# REQUIRED WORK
State the number of lines in the entries below where the string "value" occurs, and omit everything else.

# DATASET EXCERPTS
********************

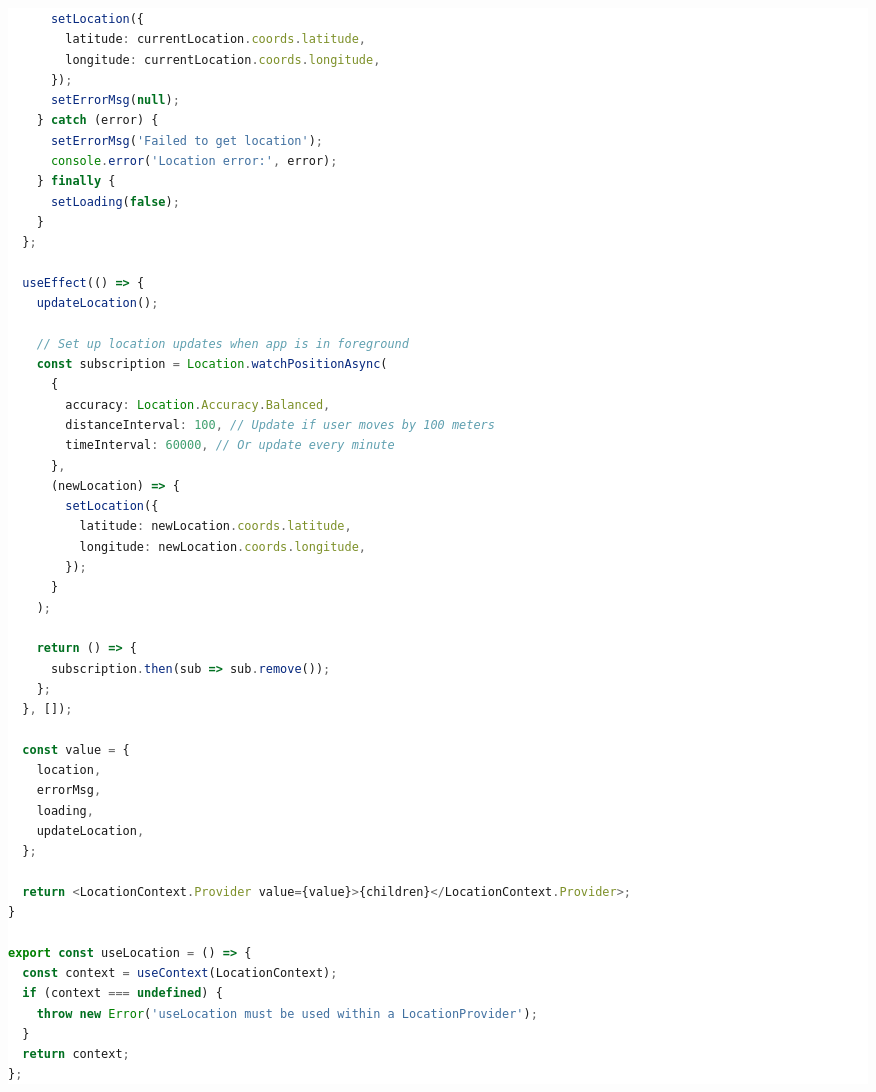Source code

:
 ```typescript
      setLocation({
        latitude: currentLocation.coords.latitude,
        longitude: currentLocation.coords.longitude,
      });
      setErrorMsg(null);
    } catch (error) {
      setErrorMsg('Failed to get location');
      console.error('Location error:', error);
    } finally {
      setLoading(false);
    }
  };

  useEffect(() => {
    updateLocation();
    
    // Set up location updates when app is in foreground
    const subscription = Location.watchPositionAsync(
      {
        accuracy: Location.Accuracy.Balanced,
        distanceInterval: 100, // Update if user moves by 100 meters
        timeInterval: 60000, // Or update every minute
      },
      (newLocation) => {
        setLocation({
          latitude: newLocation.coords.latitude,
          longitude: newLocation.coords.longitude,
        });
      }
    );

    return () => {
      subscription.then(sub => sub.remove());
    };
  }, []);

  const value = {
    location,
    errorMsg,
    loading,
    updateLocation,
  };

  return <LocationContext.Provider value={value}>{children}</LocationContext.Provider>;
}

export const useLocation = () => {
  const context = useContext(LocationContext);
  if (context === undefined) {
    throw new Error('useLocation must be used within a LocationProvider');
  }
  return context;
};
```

********************

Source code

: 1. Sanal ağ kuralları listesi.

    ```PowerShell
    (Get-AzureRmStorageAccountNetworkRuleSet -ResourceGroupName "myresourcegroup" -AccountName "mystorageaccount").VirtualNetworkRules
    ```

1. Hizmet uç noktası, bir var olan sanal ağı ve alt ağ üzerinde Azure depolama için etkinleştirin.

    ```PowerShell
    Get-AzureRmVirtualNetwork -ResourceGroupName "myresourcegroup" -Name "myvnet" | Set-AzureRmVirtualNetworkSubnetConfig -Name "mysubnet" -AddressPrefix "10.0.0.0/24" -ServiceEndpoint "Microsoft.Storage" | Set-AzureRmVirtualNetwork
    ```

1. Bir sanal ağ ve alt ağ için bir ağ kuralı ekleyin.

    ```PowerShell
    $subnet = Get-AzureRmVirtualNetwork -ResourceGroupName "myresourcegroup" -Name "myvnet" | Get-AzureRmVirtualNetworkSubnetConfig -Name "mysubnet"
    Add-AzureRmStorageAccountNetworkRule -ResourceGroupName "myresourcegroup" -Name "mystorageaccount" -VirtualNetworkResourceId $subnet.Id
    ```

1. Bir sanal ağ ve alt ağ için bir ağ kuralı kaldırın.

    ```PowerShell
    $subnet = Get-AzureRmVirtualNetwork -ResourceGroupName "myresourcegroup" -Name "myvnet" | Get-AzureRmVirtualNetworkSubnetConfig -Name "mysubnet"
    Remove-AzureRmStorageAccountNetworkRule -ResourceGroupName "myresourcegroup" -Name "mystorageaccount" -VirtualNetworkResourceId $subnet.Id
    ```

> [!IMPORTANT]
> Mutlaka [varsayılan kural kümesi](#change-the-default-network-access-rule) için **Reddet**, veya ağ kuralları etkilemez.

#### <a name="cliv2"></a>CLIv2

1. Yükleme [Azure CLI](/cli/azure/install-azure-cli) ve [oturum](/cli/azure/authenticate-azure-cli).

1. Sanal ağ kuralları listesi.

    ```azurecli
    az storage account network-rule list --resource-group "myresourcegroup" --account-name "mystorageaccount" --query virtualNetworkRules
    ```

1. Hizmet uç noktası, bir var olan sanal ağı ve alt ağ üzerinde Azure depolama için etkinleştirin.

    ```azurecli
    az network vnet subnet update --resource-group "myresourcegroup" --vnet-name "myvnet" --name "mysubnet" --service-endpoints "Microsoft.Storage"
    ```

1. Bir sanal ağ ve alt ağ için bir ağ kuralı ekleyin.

********************

# RESPONSE TO THIS TASK
2